Every week for several weeks, we had to have weight checks at the doctor's office. Emberlynn's weight slowly crept up, but merely a couple of ounces at a time. The pediatrician suggested it was possible my breast milk did not have enough calories, so we began supplementing. Emberlynn put on weight somewhat faster, but it was still a very slow process. She finally reached her birth weight by 9 weeks. She was tiny and had 'chicken legs.'
Over the next couple of months, her weight still just barely increased. At one point, I had mentioned to the pediatrician that I had a cousin who had Cystic Fibrosis, and I knew that poor weight gain (failure to thrive), was a sympton. Since Emberlynn did not appear to have any other symptoms (i.e. respiratory problems), she said it was unlikely that CF was the cause.

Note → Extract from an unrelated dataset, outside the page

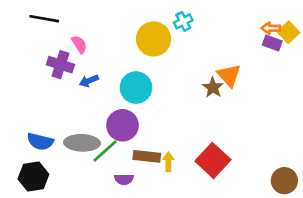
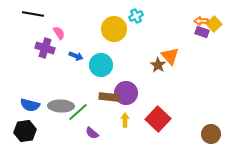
blue arrow: (89, 81) -> (76, 56), moved, turned -136
purple circle: (122, 125) -> (126, 93), moved
brown rectangle: (147, 156) -> (109, 97), moved
purple semicircle: (124, 179) -> (92, 133), turned 40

In late June, the pediatrician finally decided to send Emberlynn to be tested for CF at Vanderbilt. The appointment was made for late July, and I was somewhat nervous but told myself it would be fine. The pediatrician was optimistic, so I felt like I should be, too.
On July 24th, Emberlynn had a 'sweat test,' which measures the level of salt in the sweat. High levels of salt indicate CF (people with CF lose more salt through their sweat glands than the average person). The results were back that day, and they were worrisome. They tested her again the following day, July 25th (they do a second if the first is abnormal), and the results were the same. When the pulmonary doctor at Vanderbilt walked in the exam room with a solemn look, I broke down. I knew a lot about CF because my cousin had it (she passed away from it a few years ago), and I was devastated to hear my own child had this life-threatening disease. I remember the doctor saying, 'Yes, she has CF. Yes, it is distressing. But all the hopes and dreams you have for her will still happen.' I carry his words with me and try to think about them when I am hit with the reality of my children's conditions.
Fast-forward just over two years later, and Emberlynn is a happy, well-adjusted, loving, and thriving two-and-a-half-year-old little girl. A lot has happened since she was diagnosed, some good, some ugly, but she is doing well despite the disease, and it is all we can ask for.
I will continue to post more about our struggles and our triumphs with this disease with both children. I will post Cohen's story about how he was diagnosed and how we were a bit more prepared since we knew it was a possibility. I want everyone to know and understand how CF affects peoples' lives and be more open and willing to donate to this cause.